Figure 4. Combination of Cbl-b inhibitor with TIGIT checkpoint blockade results in increased reinvigoration of dysfunctional NK cells. (a) Degranulation (CD107a) of in vitro generated dysfunctional NK cells (NKD9) following Cbl-b inhibitor and TIGIT blockade (n=8, for p values see Material and methods). (b) Cytotoxicity of in vitro generated NK cells following Cbl-b inhibitor treatment and TIGIT blockade treatment (n=8, for p values see “Material and methods”). Cbl-b, Casitas B-lineage lymphoma; DMSO, dimethylsulfoxide; NK, natural killer; TIGIT, T-cell immunoreceptor with Ig and ITIM domains.

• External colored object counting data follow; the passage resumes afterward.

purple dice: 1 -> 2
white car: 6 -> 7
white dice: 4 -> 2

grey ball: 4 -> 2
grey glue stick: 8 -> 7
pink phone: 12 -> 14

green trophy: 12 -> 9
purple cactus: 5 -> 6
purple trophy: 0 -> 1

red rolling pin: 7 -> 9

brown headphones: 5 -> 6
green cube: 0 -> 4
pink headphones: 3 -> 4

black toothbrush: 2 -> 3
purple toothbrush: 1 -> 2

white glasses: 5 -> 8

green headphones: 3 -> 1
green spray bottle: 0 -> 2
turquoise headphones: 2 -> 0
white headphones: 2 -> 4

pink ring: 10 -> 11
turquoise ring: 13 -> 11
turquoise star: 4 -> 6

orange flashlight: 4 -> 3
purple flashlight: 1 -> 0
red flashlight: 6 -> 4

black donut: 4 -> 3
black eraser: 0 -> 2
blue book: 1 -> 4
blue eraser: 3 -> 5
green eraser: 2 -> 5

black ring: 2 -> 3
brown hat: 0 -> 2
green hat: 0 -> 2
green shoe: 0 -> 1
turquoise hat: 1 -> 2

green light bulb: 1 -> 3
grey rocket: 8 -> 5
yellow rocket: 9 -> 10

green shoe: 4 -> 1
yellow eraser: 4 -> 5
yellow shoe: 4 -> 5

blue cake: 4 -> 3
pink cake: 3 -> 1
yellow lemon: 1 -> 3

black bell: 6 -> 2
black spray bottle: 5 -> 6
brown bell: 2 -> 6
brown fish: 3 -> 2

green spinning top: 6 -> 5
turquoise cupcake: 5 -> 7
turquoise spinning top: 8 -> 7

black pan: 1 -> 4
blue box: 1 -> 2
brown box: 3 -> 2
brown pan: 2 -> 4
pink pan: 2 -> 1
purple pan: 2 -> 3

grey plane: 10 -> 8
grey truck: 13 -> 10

Figure 5. Cbl-b inhibitor enhances the activity of intratumoral NK cells from cancer patient samples. (a) Schematic representing experimental design to assess the effect of Cbl-b inhibitor compound on tumor-infiltrating NK cells. Tumor-infiltrating NK cells were previously sorted from patients’ tumor samples and treated overnight with Cbl-b inhibitor in the presence of target cells (K562 or A549 ß2m^−/−) (created with BioRender.com). (b) Flow cytometry-based cytotoxicity of Cbl-b inhibitor treated tumor-infiltrating NK cells (n=7 tumor digests, p values are from paired t-test). (c) IFN-γ, granzyme B and TNF-ɑ supernatant concentrations of Cbl-b inhibitor treated tumor-infiltrating NK cells from patients’ samples (n=6 tumor digests, p values are from paired t-test). (d) Histogram and statistics of flow cytometry CellTrace Violet dilution of patients tumor-infiltrating NK cells treated with Cbl-b inhibitor (n=3 tumor digests, p values are from paired t-test). (e) Degranulation (CD107a) of Cbl-b inhibitor treated intratumoral NK cells in combination with anti-TIGIT antibody (n=3 lung adenocarcinoma digests, n=1 lung adenocarcinoma pleural effusion, p values are from paired t-test). Cbl-b, Casitas B-lineage lymphoma; CFSE, carboxyfluorescein succinimidyl ester; DMSO, dimethylsulfoxide; IFN, interferon; NK, natural killer; TIGIT, T-cell immunoreceptor with Ig and ITIM domains; TNF, tumor necrosis factor.